Intel Corp.’s stock has taken a technical beating this week, as it entered a bear market on Tuesday for the first time in over two years, the day after a bearish “death cross” appeared in the charts.
The stock INTC, -0.36% dropped 3% on Tuesday, to extend a six-session losing streak despite gains in the broader stock market and technology sector, and to close 21.3% below the 18-year closing high of $57.08 on June 1, 2018. See Market Snapshot.
Many chart watchers believe a bear market begins after a decline of 20% or more from a bull-market peak on a closing basis, and doesn’t end until a rise of 20% or more off the bear market trough.
Intel’s stock last entered a bear market on Feb. 10, 2016, when it closed 20.1% below its Dec. 29, 2015, 11-month closing high of $35.44. It stayed in that bear market until July 8, 2016, when it closed at $34.00, or 20.5% above its Feb. 11 bear-market bottom of $28.22.
Intel’s selloff comes amid concerns over chip-supply shortages exiting the third quarter, which increases risk to the downside in the second half of the year, Barclays analyst Blayne Curtis wrote in a Tuesday note to clients.

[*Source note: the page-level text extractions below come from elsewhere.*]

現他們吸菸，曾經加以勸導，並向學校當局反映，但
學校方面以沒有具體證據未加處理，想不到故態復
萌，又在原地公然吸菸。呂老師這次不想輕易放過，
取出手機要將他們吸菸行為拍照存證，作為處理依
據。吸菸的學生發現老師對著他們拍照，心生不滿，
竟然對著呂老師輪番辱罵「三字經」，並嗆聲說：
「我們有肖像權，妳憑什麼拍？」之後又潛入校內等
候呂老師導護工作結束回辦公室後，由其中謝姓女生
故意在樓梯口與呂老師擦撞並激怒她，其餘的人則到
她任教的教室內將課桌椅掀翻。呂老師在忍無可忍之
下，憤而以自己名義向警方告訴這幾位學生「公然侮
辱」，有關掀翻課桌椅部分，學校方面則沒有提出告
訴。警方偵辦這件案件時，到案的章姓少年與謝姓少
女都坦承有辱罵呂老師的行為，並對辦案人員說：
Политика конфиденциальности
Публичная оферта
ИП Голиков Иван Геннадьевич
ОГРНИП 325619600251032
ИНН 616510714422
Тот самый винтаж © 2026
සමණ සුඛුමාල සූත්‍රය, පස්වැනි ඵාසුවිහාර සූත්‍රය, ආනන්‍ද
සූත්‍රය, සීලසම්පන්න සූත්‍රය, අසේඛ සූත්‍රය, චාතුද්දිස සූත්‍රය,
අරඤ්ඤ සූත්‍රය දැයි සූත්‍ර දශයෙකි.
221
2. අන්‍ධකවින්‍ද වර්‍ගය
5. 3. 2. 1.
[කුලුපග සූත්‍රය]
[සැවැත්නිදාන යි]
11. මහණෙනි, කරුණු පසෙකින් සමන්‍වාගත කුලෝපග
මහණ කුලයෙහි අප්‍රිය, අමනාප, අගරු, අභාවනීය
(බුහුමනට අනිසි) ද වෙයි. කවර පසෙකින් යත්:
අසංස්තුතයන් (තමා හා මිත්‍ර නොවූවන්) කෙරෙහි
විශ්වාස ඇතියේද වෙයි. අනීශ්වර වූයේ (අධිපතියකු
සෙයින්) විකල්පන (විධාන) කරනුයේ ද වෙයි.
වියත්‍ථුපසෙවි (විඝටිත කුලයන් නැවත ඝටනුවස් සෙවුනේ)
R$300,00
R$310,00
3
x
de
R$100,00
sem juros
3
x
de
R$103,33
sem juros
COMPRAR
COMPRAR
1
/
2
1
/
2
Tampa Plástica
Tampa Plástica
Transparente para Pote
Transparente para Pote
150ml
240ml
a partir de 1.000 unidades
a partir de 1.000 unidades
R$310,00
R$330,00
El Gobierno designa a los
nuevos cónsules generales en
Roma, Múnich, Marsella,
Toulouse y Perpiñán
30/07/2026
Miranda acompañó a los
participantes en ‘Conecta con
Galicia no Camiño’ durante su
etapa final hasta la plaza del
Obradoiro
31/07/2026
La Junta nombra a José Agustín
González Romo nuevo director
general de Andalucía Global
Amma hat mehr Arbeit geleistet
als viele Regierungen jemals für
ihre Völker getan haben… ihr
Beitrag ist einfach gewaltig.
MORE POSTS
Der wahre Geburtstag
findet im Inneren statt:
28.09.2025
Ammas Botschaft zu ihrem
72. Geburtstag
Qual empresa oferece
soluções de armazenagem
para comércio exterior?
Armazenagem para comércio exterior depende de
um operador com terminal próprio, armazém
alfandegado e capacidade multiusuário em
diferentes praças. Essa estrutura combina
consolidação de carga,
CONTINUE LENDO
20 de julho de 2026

On Monday, DigiTimes reported that with Intel has seen its overall 14-nanometer chip supply fall short of demand by as much as 50%, citing industry sources. As a result, outsourcing 14nm chipset production has become the “only and appropriate choice,” since the company is unlikely to build additional capacity, the report said.
Adding to the bearish technical outlook, the stock’s 50-day moving average, which many view as a guide to the short-term trend, crossed below its 200-day moving average, which is seen as a dividing line between longer-term uptrends and downtrends, on Monday, according to data provided by FactSet. Many see that chart pattern, known as a “death cross,” as marking the spot a shorter-term uptrend flips to a longer-term downtrend. Read more about the death cross pattern.
The last death cross appeared on June 15, 2017, and the stock fell another 5.2% before bottoming about three weeks later. The 50-day MA crossed back above the 200-day MA on Sept. 29, 2017, producing a “golden cross,” and remained above it until Monday.
The technical weakness and fundamental concerns were presaged in late July, when Intel reported second-quarter earnings and revenue, and provided a second-half outlook, that topped expectations, but the stock still plunged 8.6% as data-center sales, the company’s fastest-growing segment, fell short. That resulted in the first close below its 200-day moving average since Sept. 8, 2017.
Adding insult to injury, the weakness comes as shares of rival Advanced Micro Devices Inc. AMD, +0.37% rose 0.7% Tuesday to close at a 12-year high, and even reported blowout second-quarter results in late July.
Intel shares have now lost 2.7% year to date. In comparison, AMD’s stock has nearly tripled this year (up 193%), the PHLX Semiconductor Index SOX, -1.01% has climbed 8.7% and the Dow Jones Industrial Average DJIA, +0.44% has advanced 8.0%.
Intel’s stock was the biggest decliner in the Dow on Tuesday, and is now the biggest Dow loser over the past month and over the past three months.